Un libro leggermente diverso dagli altri di Vitali, ma non per questo meno bello. sempre molto intrigante e come al solito si legge d'un fiato per sapere come va a finire. Sonia

Zia Antonia sapeva di menta annalisa.albarello

Annalisa Albarello - 20/10/2013 16:49

voto 4 su 5 4

Una trama vincente, seppure estremamente semplice, costellata di pochi personaggi ben caratterizzati, che l'autore si diverte a far diventare un po' delle "macchiette". Da leggere d'un fiato, con spensieratezza.

Zia Antonia sapeva di menta luca.luderin

luca luderin - 11/10/2013 16:19

voto 3 su 5 3

Meno entusiasmante del solito, almeno a mio parere, ma pur sempre godibilissimo

Zia Antonia sapeva di menta

Anonimo - 21/04/2012 12:52

voto 4 su 5 4

una sola parola: stupendo. non leggevo un libro così semplice, così scorrevole e nello stesso tempo così accattivante da tanto tempo.
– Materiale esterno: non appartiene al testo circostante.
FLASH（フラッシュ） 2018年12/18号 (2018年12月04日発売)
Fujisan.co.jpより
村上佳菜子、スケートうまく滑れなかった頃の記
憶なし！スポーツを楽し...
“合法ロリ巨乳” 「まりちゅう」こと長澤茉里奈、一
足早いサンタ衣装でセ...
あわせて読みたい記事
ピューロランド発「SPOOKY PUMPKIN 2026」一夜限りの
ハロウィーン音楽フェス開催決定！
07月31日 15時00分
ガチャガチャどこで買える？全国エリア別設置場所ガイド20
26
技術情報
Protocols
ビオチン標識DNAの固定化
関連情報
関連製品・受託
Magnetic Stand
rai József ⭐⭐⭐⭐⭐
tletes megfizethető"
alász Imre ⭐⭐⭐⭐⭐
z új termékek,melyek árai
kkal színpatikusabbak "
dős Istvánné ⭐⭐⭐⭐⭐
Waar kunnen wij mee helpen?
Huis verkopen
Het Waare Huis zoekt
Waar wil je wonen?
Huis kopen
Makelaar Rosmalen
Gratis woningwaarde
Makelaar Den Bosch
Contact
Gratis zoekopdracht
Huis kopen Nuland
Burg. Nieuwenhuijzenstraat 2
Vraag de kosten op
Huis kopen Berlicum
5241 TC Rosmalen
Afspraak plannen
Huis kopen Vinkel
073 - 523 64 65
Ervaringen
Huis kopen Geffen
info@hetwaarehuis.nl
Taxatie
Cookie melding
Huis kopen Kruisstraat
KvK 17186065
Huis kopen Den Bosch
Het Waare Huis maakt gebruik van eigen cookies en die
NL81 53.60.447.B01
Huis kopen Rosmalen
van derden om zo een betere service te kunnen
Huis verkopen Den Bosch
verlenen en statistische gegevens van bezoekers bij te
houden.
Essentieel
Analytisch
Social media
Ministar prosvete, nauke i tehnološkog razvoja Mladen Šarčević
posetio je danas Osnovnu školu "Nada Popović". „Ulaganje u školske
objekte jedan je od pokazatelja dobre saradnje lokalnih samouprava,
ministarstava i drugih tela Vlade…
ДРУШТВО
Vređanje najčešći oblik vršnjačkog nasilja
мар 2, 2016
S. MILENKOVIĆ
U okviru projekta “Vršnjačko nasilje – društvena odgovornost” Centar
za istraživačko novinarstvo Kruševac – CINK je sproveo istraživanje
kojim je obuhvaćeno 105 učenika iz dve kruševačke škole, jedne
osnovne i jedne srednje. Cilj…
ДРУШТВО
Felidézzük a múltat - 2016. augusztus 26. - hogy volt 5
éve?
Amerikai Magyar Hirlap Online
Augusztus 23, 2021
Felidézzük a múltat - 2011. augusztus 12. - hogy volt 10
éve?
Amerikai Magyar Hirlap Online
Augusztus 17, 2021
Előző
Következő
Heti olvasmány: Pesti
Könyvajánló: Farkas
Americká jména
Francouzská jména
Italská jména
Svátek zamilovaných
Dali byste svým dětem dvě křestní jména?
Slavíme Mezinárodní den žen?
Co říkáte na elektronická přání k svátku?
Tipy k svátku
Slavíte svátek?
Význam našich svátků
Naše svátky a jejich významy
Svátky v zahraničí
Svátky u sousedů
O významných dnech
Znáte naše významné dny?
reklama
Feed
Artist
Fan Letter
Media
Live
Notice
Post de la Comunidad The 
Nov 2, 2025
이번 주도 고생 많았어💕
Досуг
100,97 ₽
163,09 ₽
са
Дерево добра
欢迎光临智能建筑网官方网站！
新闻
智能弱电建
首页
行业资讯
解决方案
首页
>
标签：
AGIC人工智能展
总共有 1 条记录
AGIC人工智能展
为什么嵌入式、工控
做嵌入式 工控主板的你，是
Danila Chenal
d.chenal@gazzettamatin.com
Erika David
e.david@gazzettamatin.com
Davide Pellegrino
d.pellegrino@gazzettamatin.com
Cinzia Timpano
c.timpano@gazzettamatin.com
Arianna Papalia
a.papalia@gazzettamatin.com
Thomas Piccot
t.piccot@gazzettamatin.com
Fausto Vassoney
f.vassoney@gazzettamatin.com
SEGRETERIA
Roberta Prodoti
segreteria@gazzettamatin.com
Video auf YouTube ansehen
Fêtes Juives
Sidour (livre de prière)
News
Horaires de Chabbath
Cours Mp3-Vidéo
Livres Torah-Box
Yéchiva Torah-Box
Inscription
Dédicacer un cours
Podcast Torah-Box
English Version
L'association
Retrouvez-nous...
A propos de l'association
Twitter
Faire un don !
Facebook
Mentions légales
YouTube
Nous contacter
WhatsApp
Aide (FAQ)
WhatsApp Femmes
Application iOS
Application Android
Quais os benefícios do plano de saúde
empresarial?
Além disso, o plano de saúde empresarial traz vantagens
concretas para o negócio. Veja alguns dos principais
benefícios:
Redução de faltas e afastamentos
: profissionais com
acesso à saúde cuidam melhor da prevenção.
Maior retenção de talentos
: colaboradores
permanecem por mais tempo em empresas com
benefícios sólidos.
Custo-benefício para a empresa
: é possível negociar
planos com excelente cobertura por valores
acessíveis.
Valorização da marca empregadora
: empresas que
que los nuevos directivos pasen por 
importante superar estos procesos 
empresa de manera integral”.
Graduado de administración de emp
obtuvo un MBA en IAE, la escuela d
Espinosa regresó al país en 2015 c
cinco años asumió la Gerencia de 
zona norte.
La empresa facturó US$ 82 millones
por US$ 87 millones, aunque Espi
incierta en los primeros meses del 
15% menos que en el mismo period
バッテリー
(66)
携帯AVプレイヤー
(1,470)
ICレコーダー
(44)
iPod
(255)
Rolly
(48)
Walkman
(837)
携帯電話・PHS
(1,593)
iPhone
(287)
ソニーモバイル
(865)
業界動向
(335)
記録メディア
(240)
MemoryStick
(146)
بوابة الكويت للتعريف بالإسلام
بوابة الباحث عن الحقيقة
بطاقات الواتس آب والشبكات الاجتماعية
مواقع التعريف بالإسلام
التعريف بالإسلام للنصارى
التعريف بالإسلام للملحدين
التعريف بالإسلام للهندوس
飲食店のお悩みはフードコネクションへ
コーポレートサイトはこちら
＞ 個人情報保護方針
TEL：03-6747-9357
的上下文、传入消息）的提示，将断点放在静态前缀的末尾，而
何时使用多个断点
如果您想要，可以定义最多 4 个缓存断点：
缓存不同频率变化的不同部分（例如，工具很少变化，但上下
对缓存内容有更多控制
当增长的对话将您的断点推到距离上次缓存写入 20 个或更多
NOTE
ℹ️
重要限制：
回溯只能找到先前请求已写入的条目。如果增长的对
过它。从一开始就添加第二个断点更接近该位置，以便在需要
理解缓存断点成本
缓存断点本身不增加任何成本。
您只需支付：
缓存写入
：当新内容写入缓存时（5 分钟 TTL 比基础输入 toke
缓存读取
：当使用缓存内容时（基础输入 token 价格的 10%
Zia Antonia sapeva di menta

Anonimo - 07/04/2012 10:19

voto 4 su 5 4

Un giallo diverso dal solito, senza omicidi, molto delicato con un certo che di humor che fa immaginare fatti e condividere emozioni che fanno 'correre' fino alla fine per conoscere come sono andate realmente le cose e sapere se coincide con quello che avevamo immaginato!!!! Zia Antonia sapeva di menta perchè adorava mangiare mentine. Da alcuni anni vive in una casa di riposo gestita da suore. Zia Antonia ha due nipoti: Ernesto ed Antonio. Antonio è sposato con Augusta. Non parla con Antonia né con il fratello Ernesto da diversi anni. All'improvviso e segretamente, Antonio vuole tentare di riallacciare i rapporti con la zia, ma questa al momento non sembra considerarlo. Ernesto è un buono, tanto buono che può definirsi un ingenuo. Da quando la zia è nella casa di riposo vive solo. Un giorno nella stanza di zia Antonia vi è odore, puzza, di aglio. Strano. All'improvviso l'anziana signora smette di mangiare e di parlare. Non si sa il motivo finchè non interviene il dottore, a cui viene raccontato il perchè di tali privazioni‿ Un segreto. Indagano la Madre Superiora ed il dottore, dietro richiesta/approvazione di Ernesto. E quando i tasselli sembra che si stiano mettendo a posto... Ecco il colpo di scena!

Zia Antonia sapeva di menta

Anonimo - 23/01/2012 10:07

voto 4 su 5 4

Piacevolissimo e svelto racconto, da leggere d'un fiato, coi personaggi caratteristici della penna di Vitali: veri e nitidi.